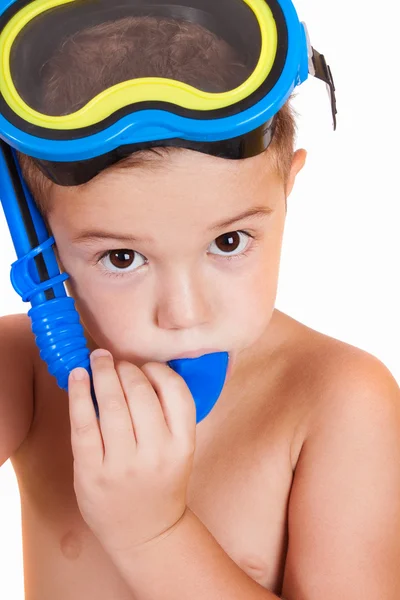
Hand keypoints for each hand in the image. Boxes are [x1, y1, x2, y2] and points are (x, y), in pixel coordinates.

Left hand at [68, 349, 196, 555]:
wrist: (146, 533)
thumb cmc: (161, 482)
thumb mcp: (180, 450)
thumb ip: (169, 414)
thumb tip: (140, 366)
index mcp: (183, 444)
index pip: (176, 391)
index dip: (157, 370)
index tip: (145, 365)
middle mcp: (156, 453)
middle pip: (140, 392)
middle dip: (126, 368)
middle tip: (116, 361)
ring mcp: (123, 464)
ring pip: (111, 404)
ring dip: (102, 373)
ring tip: (97, 360)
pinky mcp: (92, 473)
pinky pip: (83, 425)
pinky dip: (78, 395)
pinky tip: (78, 376)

#####

WHAT YOU ARE ASKED TO DO:
Write out every line in the data that holds the string "index".

SOLUTION TO THIS TASK:
index mcp: (183, 444)
index pip: (176, 391)
index dip: (157, 370)
index tip: (145, 365)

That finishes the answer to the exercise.